Report each line of the data that has "down" somewhere in it.

*** Records shown ***

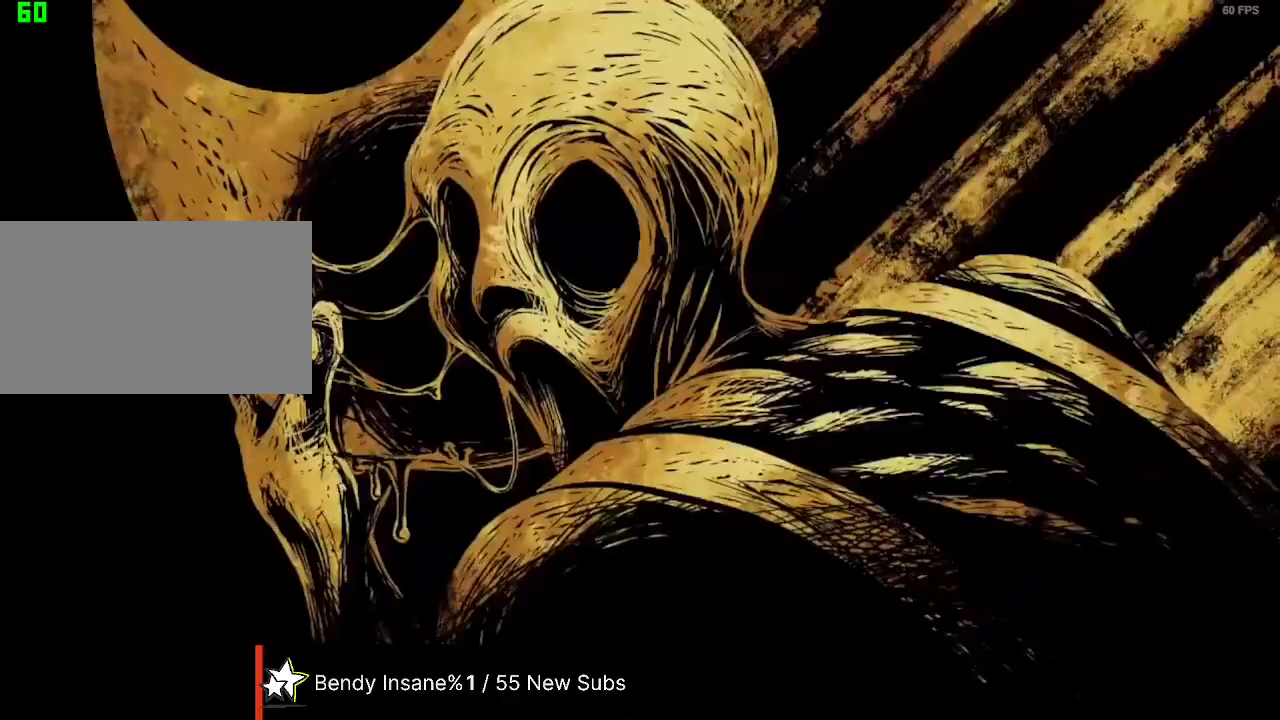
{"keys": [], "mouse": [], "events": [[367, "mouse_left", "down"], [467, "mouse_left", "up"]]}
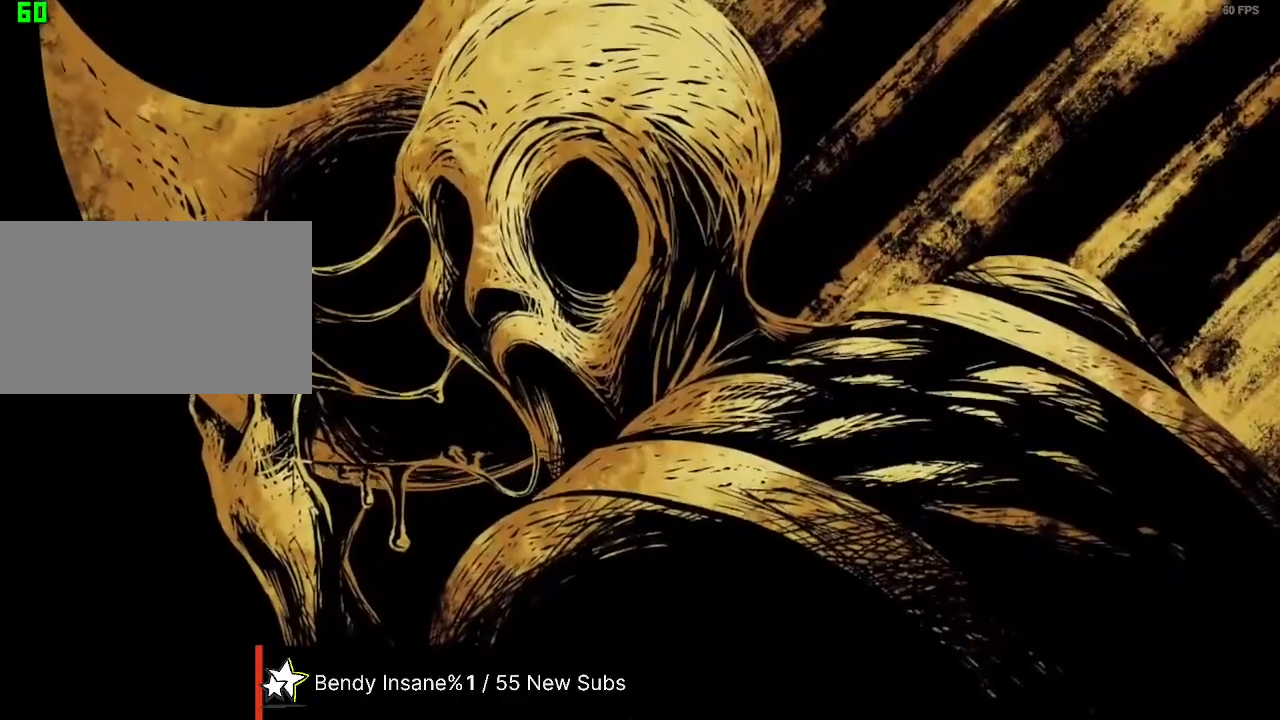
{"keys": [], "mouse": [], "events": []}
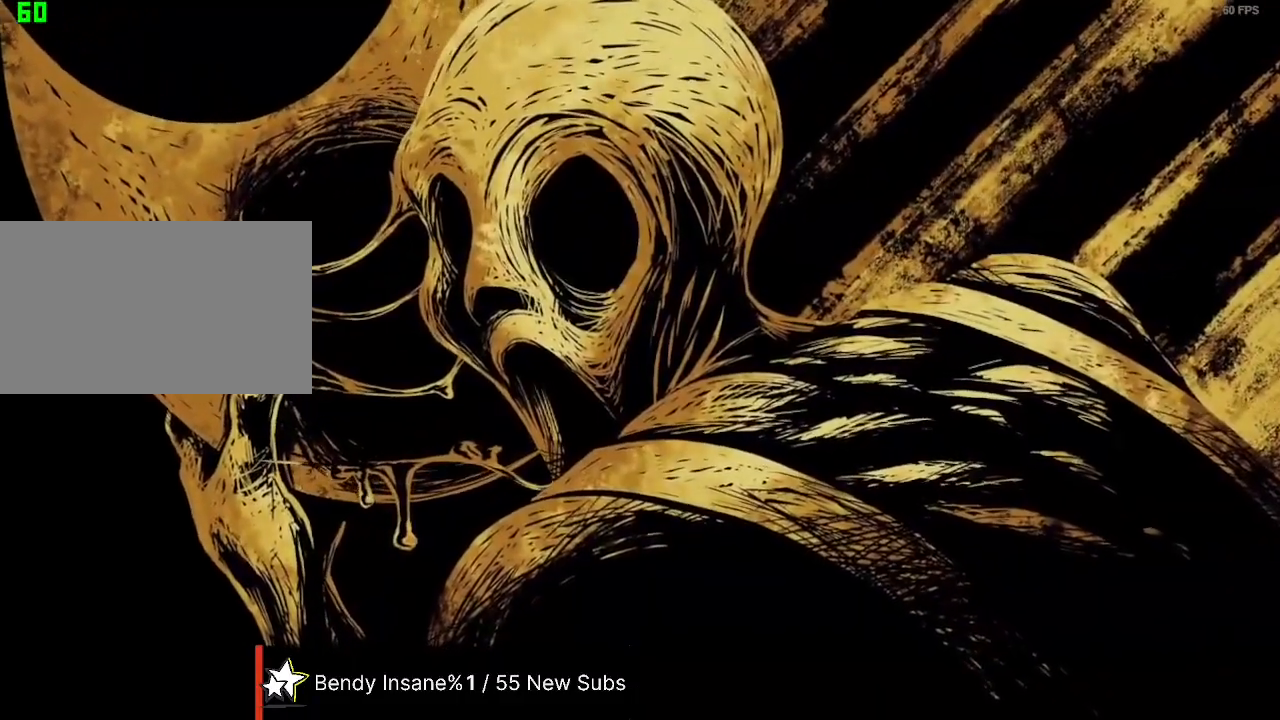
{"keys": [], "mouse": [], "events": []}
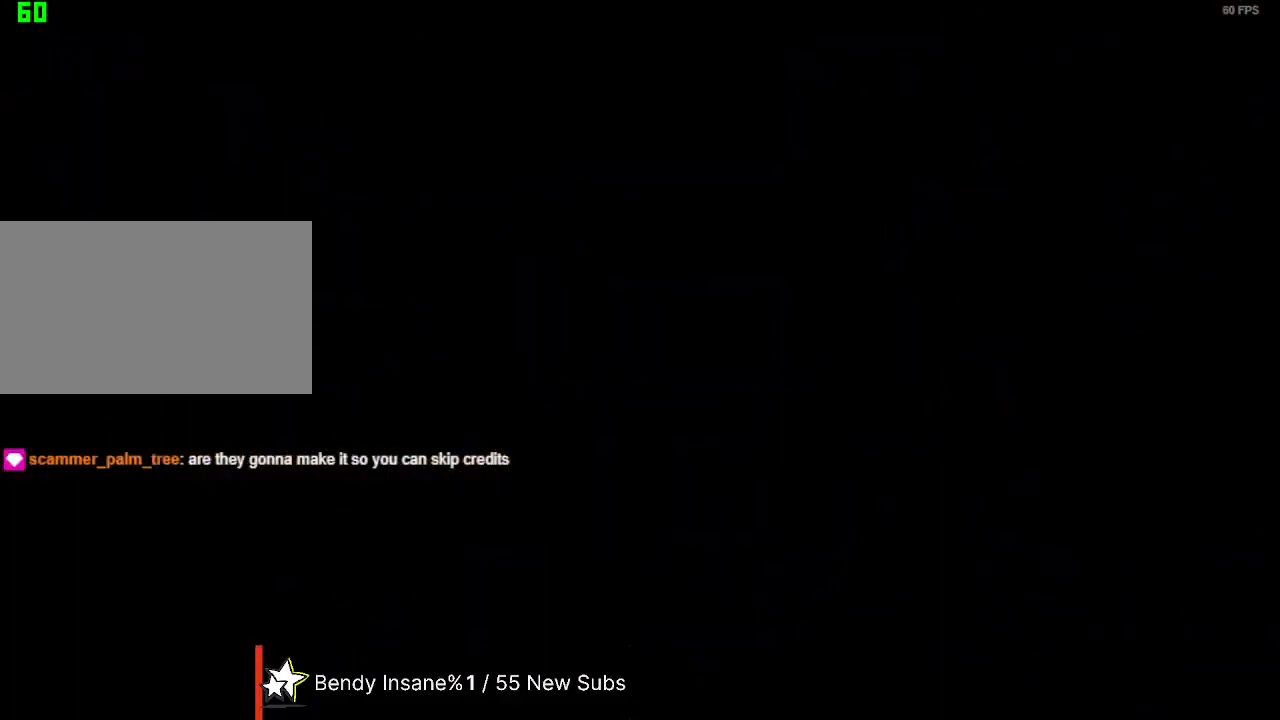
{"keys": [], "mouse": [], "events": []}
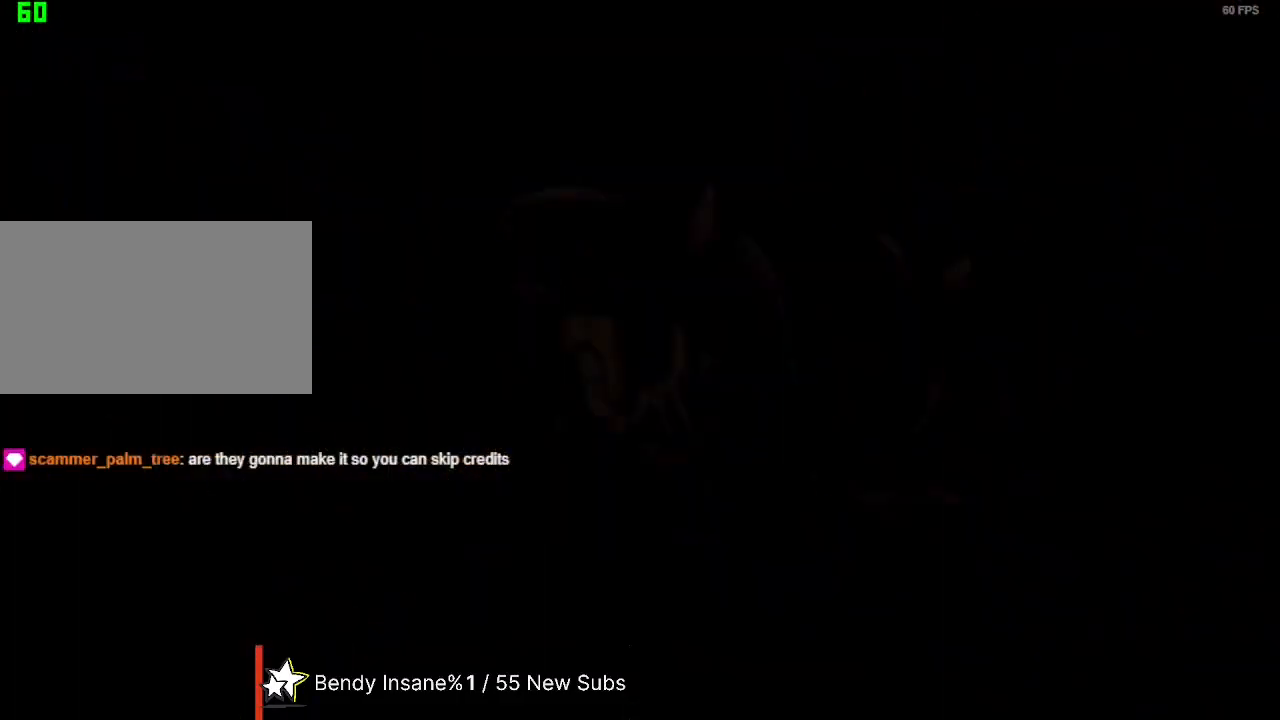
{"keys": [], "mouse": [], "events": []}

*** End of Records shown ***
*** Records shown ***

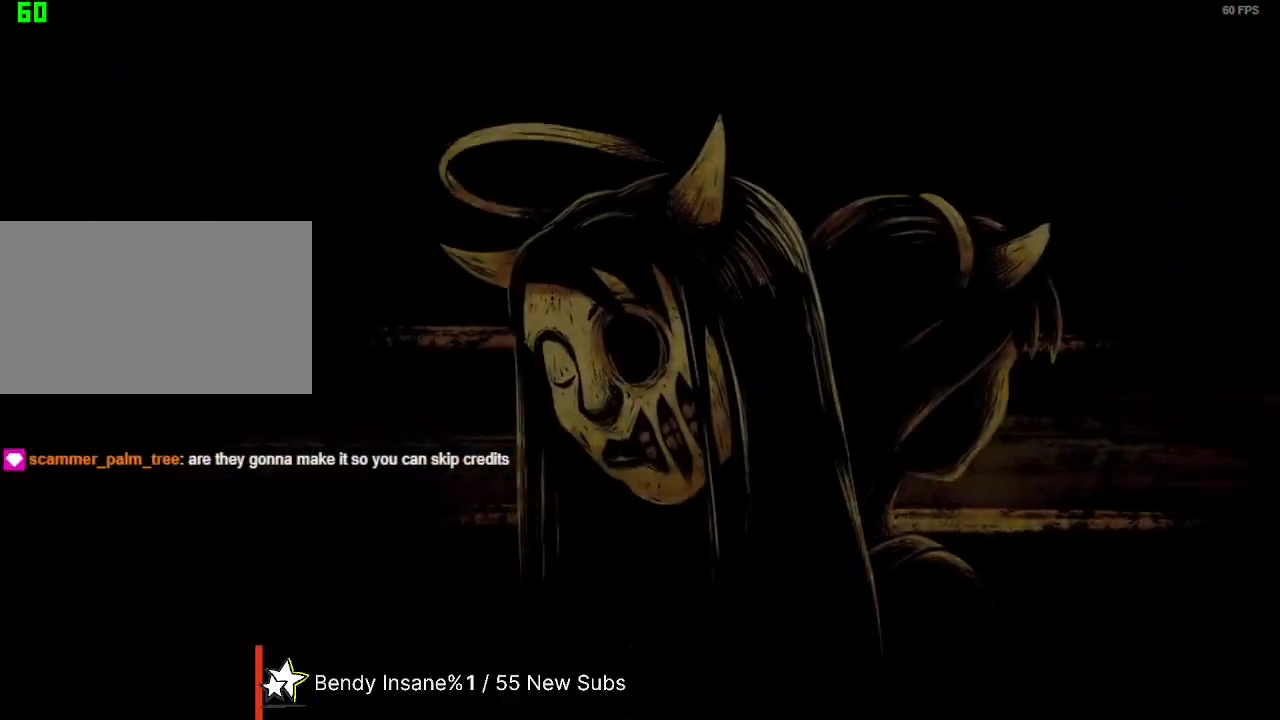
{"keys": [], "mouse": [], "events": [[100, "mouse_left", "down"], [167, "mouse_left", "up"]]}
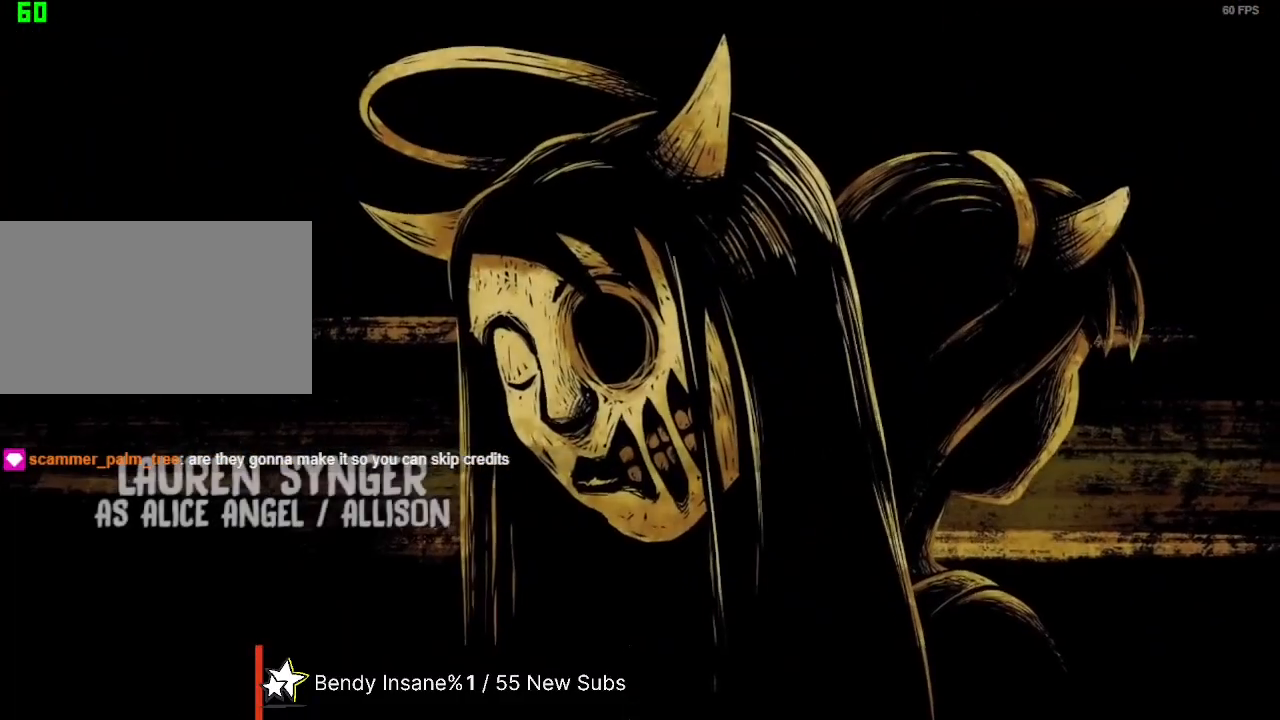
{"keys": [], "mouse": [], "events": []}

*** End of Records shown ***

- Task result -
{"keys": [], "mouse": [], "events": [[367, "mouse_left", "down"], [467, "mouse_left", "up"]]}
{"keys": [], "mouse": [], "events": [[100, "mouse_left", "down"], [167, "mouse_left", "up"]]}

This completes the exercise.